DERNIER DES DUCS NORMANDS

ÉTUDE

DE CRITIQUE HISTORIQUE

SUR

ROBERT COURTE-HEUSE

par

GASTON LE HARDY

CHEVALIER DE L'ORDRE DE PIE IX

DOCTEUR EN DROIT

VICE-SECRÉTAIRE DE LA SOCIÉTÉ DES ANTIQUAIRES DE NORMANDIE

1 203

Il est une maxime brutale contre laquelle tout cœur vaillant protestera toujours, mais dont les faits affirment trop souvent l'affligeante réalité.

Væ victis! Malheur aux vaincus! La force écrase le droit, et son triomphe, s'il est durable, arrive rapidement à effacer ou à défigurer jusqu'au souvenir des victimes. L'histoire elle-même se ploie aux besoins des victorieux; écrite sous leur dictée, éclairée seulement par leurs récits, guidée par leurs faveurs, elle ne tarde pas à devenir leur complice, et ses complaisances ou ses erreurs achèvent et consacrent le sacrifice des causes vaincues.

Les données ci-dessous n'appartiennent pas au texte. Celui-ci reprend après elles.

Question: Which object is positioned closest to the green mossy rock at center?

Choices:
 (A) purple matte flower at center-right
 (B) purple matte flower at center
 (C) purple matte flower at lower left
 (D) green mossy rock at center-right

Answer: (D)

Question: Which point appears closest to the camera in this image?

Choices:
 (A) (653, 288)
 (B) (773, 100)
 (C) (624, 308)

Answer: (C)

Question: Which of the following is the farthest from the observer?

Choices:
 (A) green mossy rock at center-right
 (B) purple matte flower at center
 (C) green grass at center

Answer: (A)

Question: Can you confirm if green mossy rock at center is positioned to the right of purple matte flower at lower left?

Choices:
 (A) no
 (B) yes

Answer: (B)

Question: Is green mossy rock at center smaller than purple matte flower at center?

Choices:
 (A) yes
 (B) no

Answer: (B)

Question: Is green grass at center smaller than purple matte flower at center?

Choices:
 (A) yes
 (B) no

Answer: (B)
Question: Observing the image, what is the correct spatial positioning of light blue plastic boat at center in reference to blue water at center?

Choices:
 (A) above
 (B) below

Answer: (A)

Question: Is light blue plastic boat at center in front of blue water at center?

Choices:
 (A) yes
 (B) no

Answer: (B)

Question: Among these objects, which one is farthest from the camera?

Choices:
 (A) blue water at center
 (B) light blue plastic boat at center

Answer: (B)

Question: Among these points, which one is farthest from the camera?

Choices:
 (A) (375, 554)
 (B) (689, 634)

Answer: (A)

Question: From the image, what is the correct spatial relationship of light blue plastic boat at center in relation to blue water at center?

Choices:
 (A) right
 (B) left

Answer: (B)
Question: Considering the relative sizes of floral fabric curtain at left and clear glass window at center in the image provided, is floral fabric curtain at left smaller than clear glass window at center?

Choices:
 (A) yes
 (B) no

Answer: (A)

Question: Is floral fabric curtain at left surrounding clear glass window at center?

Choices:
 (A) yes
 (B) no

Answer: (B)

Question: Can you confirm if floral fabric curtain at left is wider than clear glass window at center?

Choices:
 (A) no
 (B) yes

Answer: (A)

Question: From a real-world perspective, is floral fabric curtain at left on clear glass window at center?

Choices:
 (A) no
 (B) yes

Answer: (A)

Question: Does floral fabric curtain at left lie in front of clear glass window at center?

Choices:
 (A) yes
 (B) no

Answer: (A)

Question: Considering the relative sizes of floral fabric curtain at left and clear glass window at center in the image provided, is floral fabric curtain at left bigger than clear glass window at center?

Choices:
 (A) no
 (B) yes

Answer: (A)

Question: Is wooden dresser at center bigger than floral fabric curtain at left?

Puis les contemporains, les témoins de la lutte une fois disparus, les compilateurs transmettent d'âge en âge la tradition des faits officiels, et les siècles recouvrent de leur poids sans cesse accru les injustices et les préjugés d'intérêts politiques oubliés et désormais inaperçus. ·

L'antiquaire n'est pas un historien. Les vastes récits, les grandes vues d'ensemble où l'on considère

toute la marche des peuples ne sont pas son affaire. Plus petit est son domaine, et ses études se rétrécissent à des points isolés, à des détails spéciaux où il restreint ses recherches. Cependant, fier de n'être pas un copiste, il se dit comme le poète :

Mon verre n'est pas grand, mais je bois dans mon verre.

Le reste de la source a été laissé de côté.